Jesse Romero's father speaking at Boyle Heights protest.

Los Angeles, CA – Boyle Heights joined the call from the National Alliance Against Racist and Political Repression (NAARPR) for protests on November 4 to demand a people’s mandate and that Trump concede. Hosted by Centro CSO at Mariachi Plaza, the rally featured many family and friends of Chicanos and Chicanas killed by police in Los Angeles. Protesters celebrated the electoral defeat of District Attorney Jackie Lacey, a crucial victory for the movement against police crimes in Los Angeles. Lacey has notoriously refused to file charges on over 600 cops for killing Blacks, Chicanos and Latinos in LA County during her two terms in office.

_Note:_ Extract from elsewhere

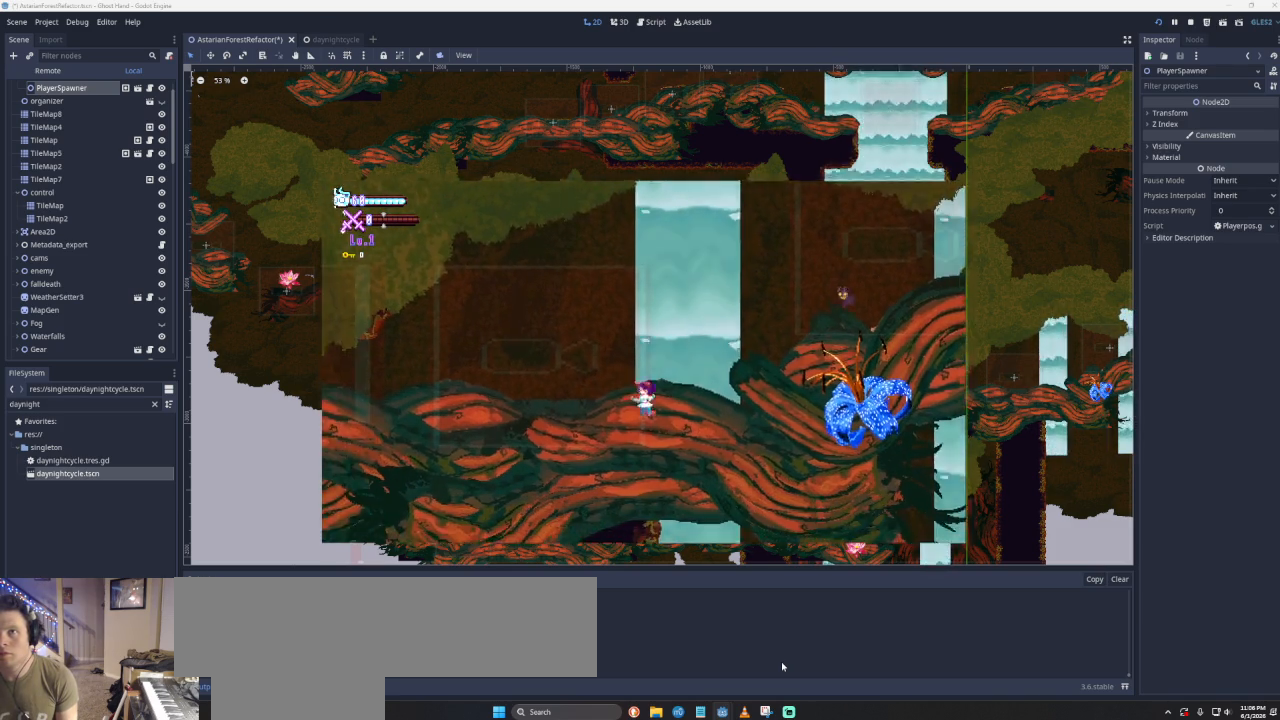
{"buttons": [], "left_stick": "left", "right_stick": "center", "events": []}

Luis Sifuentes, a member of Centro CSO, kicked off the rally with a speech calling for community control of the police through a CPAC (Civilian Police Accountability Council), the end of ICE raids, and the defense of public education. “We need to recognize that we live in a time where women in detention centers are forcibly sterilized, where children have died under ICE custody, where children have disappeared by the thousands, where families are separated at the border, where refugees are falling ill from COVID-19 and dying. It’s outrageous!” said Sifuentes. “And this isn’t the time to slow down, this is the time to stand up, and fight back!” He led the crowd in chants of “Stand up! Fight back!”

Throughout the rally, the relatives of Jesse Romero, David Sullivan, Daniel Hernandez and Cesar Rodriguez spoke about their loved ones, the importance of DA Lacey’s loss, and the need to continue struggling. Minerva Garcia described the murder of her friend Vanessa Marquez, a famous Chicana actress killed by South Pasadena police in 2018. She explained how Marquez should not be remembered for her death, but rather her anti-war activism and efforts to fight sexual harassment in the entertainment industry decades before the #MeToo movement. The family of Paul Rea, killed by the East LA Sheriffs in 2018, also attended the rally in solidarity.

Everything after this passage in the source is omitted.